Stored data entries
========================================

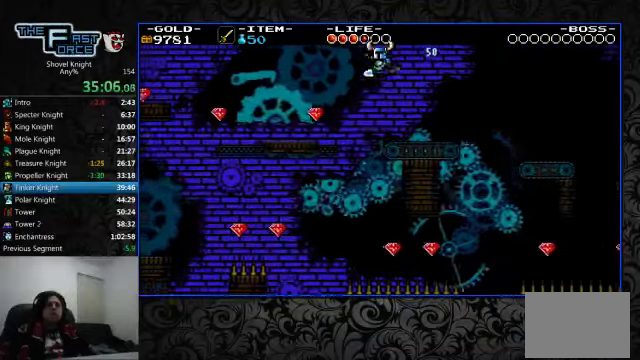
Gameplay with a controller (PlayStation layout); each line is a JSON object with the inputs held at the frame after it. "events" lists button and stick changes between this image and that frame as [ms after this image, input, new state], when the widget could be followed in between. Not read: L1 L2 L3 R1 R2 R3.
{"buttons": ["DPAD_LEFT"], "left_stick": "center", "right_stick": "center", "events": [[233, "CROSS", "up"]]}
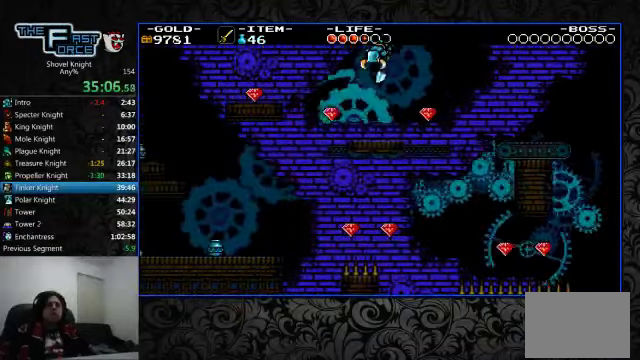
{"buttons": ["CROSS", "DPAD_LEFT"], "left_stick": "center", "right_stick": "center", "events": [[400, "CROSS", "down"]]}
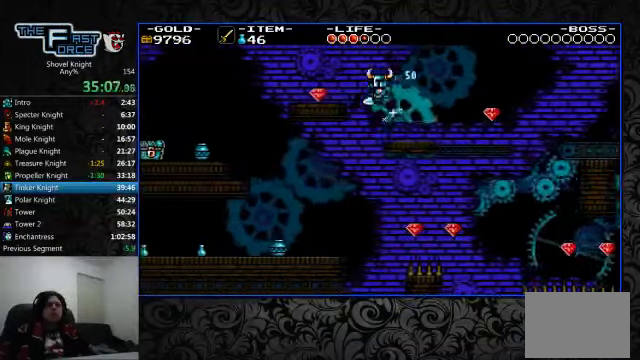
{"buttons": ["DPAD_LEFT"], "left_stick": "center", "right_stick": "center", "events": [[166, "CROSS", "up"]]}
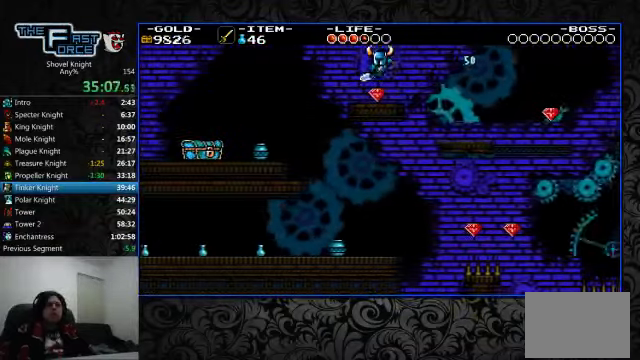
{"buttons": ["DPAD_LEFT"], "left_stick": "center", "right_stick": "center", "events": [[100, "CROSS", "down"], [333, "CROSS", "up"]]}
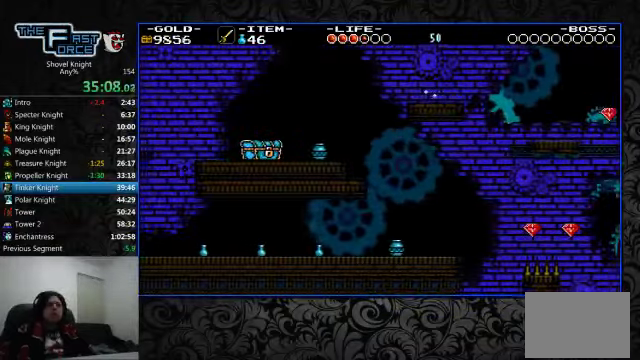
{"buttons": ["DPAD_LEFT"], "left_stick": "center", "right_stick": "center", "events": []}
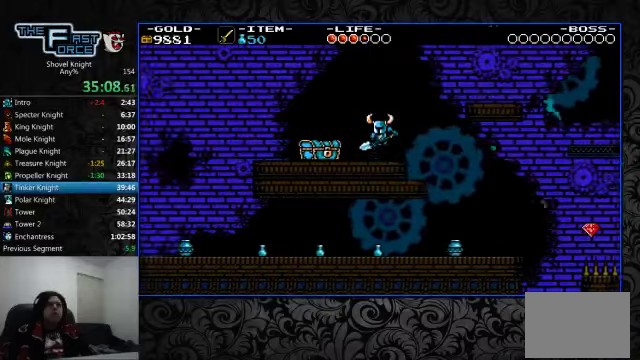
{"buttons": [], "left_stick": "center", "right_stick": "center", "events": [[334, "SQUARE", "down"], [367, "DPAD_LEFT", "up"], [434, "SQUARE", "up"]]}
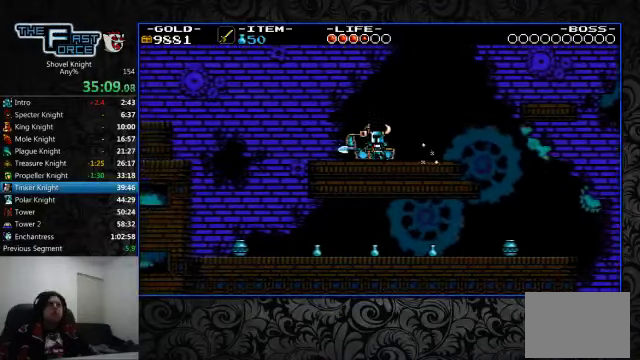
{"buttons": [], "left_stick": "center", "right_stick": "center", "events": []}
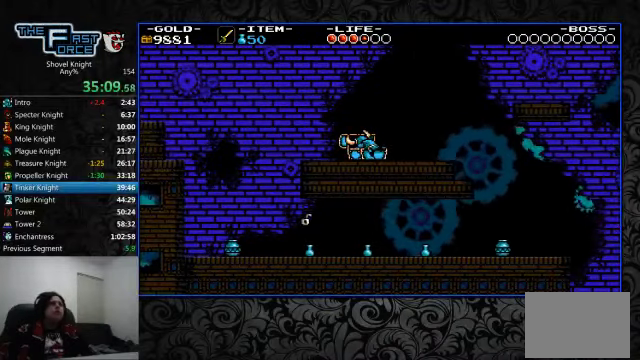
{"buttons": [], "left_stick": "center", "right_stick": "center", "events": []}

========================================

**YOUR OBJECTIVE**
Take the records above and transcribe them exactly, dropping every picture.

**TASK RESPONSE**
Gameplay with a controller (PlayStation layout); each line is a JSON object with the inputs held at the frame after it. "events" lists button and stick changes between this image and that frame as [ms after this image, input, new state], when the widget could be followed in between. Not read: L1 L2 L3 R1 R2 R3.
{"buttons": ["DPAD_LEFT"], "left_stick": "center", "right_stick": "center", "events": [[233, "CROSS", "up"]]}
{"buttons": ["CROSS", "DPAD_LEFT"], "left_stick": "center", "right_stick": "center", "events": [[400, "CROSS", "down"]]}
{"buttons": ["DPAD_LEFT"], "left_stick": "center", "right_stick": "center", "events": [[166, "CROSS", "up"]]}
{"buttons": ["DPAD_LEFT"], "left_stick": "center", "right_stick": "center", "events": [[100, "CROSS", "down"], [333, "CROSS", "up"]]}
{"buttons": ["DPAD_LEFT"], "left_stick": "center", "right_stick": "center", "events": []}
{"buttons": [], "left_stick": "center", "right_stick": "center", "events": [[334, "SQUARE", "down"], [367, "DPAD_LEFT", "up"], [434, "SQUARE", "up"]]}
{"buttons": [], "left_stick": "center", "right_stick": "center", "events": []}
{"buttons": [], "left_stick": "center", "right_stick": "center", "events": []}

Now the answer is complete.